Elsewhere, Notre Dame lost star wide receiver Michael Floyd for the rest of the regular season with a broken collarbone. He already had 13 catches for 358 yards and five touchdowns. Quarterback Jimmy Clausen still racked up 300 yards in a 33-30 win over Michigan State despite Floyd's exit in the second quarter, but the sophomore was unquestionably the Irish's most dangerous threat.

• It looked like West Virginia might have suffered its own injury blow when senior quarterback Jarrett Brown left late in the game against Auburn, but Mountaineers coach Bill Stewart said the senior's injury to his non-throwing shoulder is not serious. More painful for West Virginia: blowing a 21-10 lead and wasting 509 yards of offense in an eventual 41-30 Tigers victory.

• Yet again, Bob Stoops and Kevin Wilson have worked their magic with a green quarterback at Oklahoma. Redshirt freshman Landry Jones, who seemed so in over his head when thrown in to replace Sam Bradford against BYU, went 25-of-37 for 336 yards and a school-record six TDs in Oklahoma's 45-0 rout of Tulsa. Meanwhile, his porn-star mustache has inspired its own T-shirt and cheering section.

• From the depths of its Boise State debacle, Oregon has improved to 2-1 after knocking off No. 18 Utah, but it's still hard to put faith in the Ducks. Quarterback Jeremiah Masoli was a ghastly 4-of-16 with an interception and two lost fumbles (one returned for a TD) against the Utes, but redshirt freshman running back LaMichael James (27 carries, 152 yards) and a stingy defense (297 yards allowed) bailed him out.

• Where have you gone, Matt Ryan? Boston College figured to struggle offensively this season with two freshman quarterbacks, but the extent of its misery Saturday against Clemson was mind-blowing. In a game delayed two hours by weather, BC went nearly three quarters without a first down and netted just 54 yards of offense in a 25-7 defeat. Somewhere, Steve Logan is smirking.

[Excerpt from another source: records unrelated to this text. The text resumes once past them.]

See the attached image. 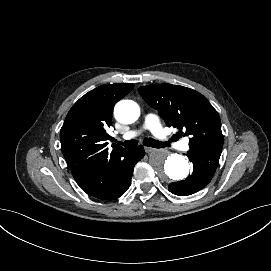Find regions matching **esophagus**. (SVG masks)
<instances>
[{
	"mask_svg": "<svg viewBox=\"0 0 271 271\" xmlns=\"http://www.w3.org/2000/svg\"><path fill=\"white\" fill-rule=\"evenodd\" d=\"M144 149H145V152H147V153H151V152L157 151V149L152 148V147H147V146Z\"/></svg>",
	"mask_w": 271,
	"mask_h": 271,
	"instance_id": "34e87169",
	"label": "esophagus"
}]
</instances>
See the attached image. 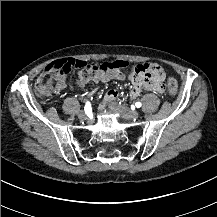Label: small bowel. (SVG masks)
<instances>
[{"mask_svg": "<svg viewBox=\"0 0 217 217\" xmlns=\"http://www.w3.org/2000/svg\"><path fill=\"white\" fill-rule=\"evenodd\" d=\"M126 79V73L123 70H104L99 66L95 67L93 71L89 75L79 74L78 78V87H84L89 82H102L106 83L112 80L123 81ZM65 78L60 76L58 78L59 88H63L65 86ZM147 88L156 93L163 92V84L162 83H154L147 84ZM141 92V89L138 83L134 82L133 87L129 93L131 99L136 98ZM119 97V91L116 89L108 90L103 98L102 107H106L115 101Z\"/></svg>", "mask_w": 217, "mask_h": 217, "instance_id": "small-bowel-1", "label": "small bowel"}]
</instances>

• It's not every day you see a team forced to punt on fourth-and-goal, but that's exactly what happened to Nebraska late in the third quarter against Virginia Tech. Starting with a first-and-goal at the Hokies' six, the Huskers first had a touchdown pass nullified by holding, then committed three more false start or holding penalties that drove them back to the 37 and out of field-goal range.

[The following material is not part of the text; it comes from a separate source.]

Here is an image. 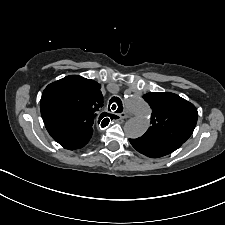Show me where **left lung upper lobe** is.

• The early scouting report on Arkansas: quarterback Ryan Mallett is as good as advertised (he threw for 408 yards and five touchdowns against Georgia to remain the nation's pass-efficiency leader), but Bobby Petrino's defense is horr-i-ble. With his various ailments behind him, Dawgs quarterback Joe Cox spent the bulk of the night lofting passes down field to wide-open receivers (resulting in five TDs) in a 52-41 win.

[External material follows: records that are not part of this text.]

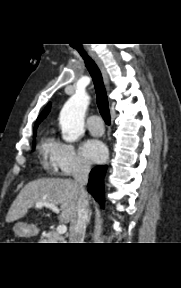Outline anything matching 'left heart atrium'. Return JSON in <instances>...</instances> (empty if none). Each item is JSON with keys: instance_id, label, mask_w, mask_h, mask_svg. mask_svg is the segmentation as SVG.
Listing matches in <instances>:
<instances>
[{"instance_id": "1", "label": "left heart atrium", "mask_w": 181, "mask_h": 288, "mask_svg": "<svg viewBox=\"0 0 181 288\" xmlns=\"http://www.w3.org/2000/svg\"><path fill=\"white\" fill-rule=\"evenodd\" d=\"M83 155L92 162H101L106 157L105 145L96 139L85 141L81 147Z\"/></svg>"}]
</instances>
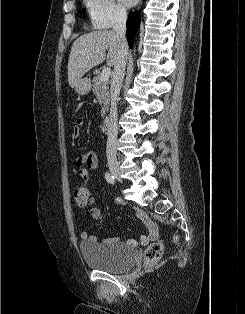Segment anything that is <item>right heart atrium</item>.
<instances>
[{
	"label": "right heart atrium",
	"instance_id": "obj_1",
	"mask_svg": "<svg viewBox=\"0 0 245 314\" xmlns=\"http://www.w3.org/2000/svg\"><path fill=\"white\" fill-rule=\"evenodd\" d=\"M90 21L95 29H109L126 18L125 9L115 0H86Z\"/></svg>",
	"mask_w": 245,
	"mask_h": 314
}]
</instances>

• Texas A&M has quietly undergone a massive offensive overhaul after Mike Sherman installed a no-huddle attack. Quarterback Jerod Johnson and the Aggies rank No. 1 nationally at 589.5 yards per game following wins over New Mexico and Utah State. However, A&M also gave up 521 yards to Utah State and ranks 86th in total defense. In two weeks, they face ... Arkansas. Hello, shootout.